Conformément aux dispositions de l’article 696 du Code de procédure civile, Madame [W] [O] doit supporter les dépens qui comprendront le coût du commandement de payer.
*
* *
PAR CES MOTIFS,
Le juge des contentieux de la protection,
statuant publiquement par jugement contradictoire, en premier ressort et mis à disposition au greffe,
CONDAMNE Madame [W] [O] à payer à la Société LYON METROPOLE HABITAT la somme de 2025,71 euros correspondant au montant des loyers, charges et indemnités d’occupation dus jusqu’au mois de août 2025 selon état de créance du 11/09/2025, les intérêts au taux légal à compter du jugement,
CONSTATE la résiliation du bail consenti par la Société LYON METROPOLE HABITAT à Madame [W] [O] sur les locaux à usage d’habitation sis 38 avenue de Haute Roche, 69310 PIERRE BENITE par application de la clause de résiliation de plein droit,
REJETTE la demande de délais de paiement formulée par Madame [W] [O]

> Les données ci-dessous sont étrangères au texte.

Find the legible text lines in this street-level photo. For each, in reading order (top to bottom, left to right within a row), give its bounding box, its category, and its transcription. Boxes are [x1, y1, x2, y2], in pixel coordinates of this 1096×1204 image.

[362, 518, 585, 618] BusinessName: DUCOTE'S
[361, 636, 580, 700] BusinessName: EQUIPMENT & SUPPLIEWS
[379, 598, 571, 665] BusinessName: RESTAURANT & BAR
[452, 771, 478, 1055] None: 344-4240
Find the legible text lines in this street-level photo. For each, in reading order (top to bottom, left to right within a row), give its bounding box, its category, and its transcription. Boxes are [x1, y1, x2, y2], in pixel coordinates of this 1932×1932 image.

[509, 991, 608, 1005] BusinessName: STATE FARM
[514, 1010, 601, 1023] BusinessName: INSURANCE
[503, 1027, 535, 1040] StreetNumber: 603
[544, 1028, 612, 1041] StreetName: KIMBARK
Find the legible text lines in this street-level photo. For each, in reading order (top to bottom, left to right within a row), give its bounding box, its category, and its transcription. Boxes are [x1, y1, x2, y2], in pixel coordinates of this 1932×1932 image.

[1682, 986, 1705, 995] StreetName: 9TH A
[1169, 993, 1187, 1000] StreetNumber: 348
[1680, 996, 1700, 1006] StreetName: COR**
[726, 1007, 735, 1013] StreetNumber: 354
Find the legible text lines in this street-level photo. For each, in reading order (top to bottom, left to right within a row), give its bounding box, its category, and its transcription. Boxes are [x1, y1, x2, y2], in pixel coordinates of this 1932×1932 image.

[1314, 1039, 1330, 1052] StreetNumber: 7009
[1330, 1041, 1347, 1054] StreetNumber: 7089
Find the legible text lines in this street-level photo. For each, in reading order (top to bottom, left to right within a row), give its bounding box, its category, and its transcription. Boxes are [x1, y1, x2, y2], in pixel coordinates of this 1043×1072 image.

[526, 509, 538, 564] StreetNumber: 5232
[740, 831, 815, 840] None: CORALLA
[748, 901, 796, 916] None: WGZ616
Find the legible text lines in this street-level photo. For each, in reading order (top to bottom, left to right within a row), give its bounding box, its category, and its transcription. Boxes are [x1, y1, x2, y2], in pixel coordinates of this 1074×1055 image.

DIT que Madame [W] [O] doit quitter les lieux et qu’à défaut de libération volontaire des locaux deux mois après signification d’un commandement de quitter les lieux, le bailleur est autorisé à faire procéder à son expulsion, tant de sa personne que de ses biens, ainsi qu’à celle de tous occupants de son chef, au besoin avec l’assistance de la force publique,
CONDAMNE Madame [W] [O] à payer à la Société LYON METROPOLE HABITAT:
une indemnité d’occupation égale au montant du loyer et des charges qui auraient été dus en l’absence de cessation du bail, à compter du 01/09/2025 jusqu’à libération effective et totale des lieux,
DIT n’y avoir lieu à application de l’article 700 du Code de procédure civile.
RAPPELLE que la présente décision est exécutoire de plein droit,
REJETTE le surplus des demandes de la Société LYON METROPOLE HABITAT,
CONDAMNE Madame [W] [O] aux dépens qui comprendront le coût du commandement de payer du 22/11/2024,
Ainsi jugé et prononcé par mise à disposition les jour, mois et an susdits
par le Président et le Greffier susnommés.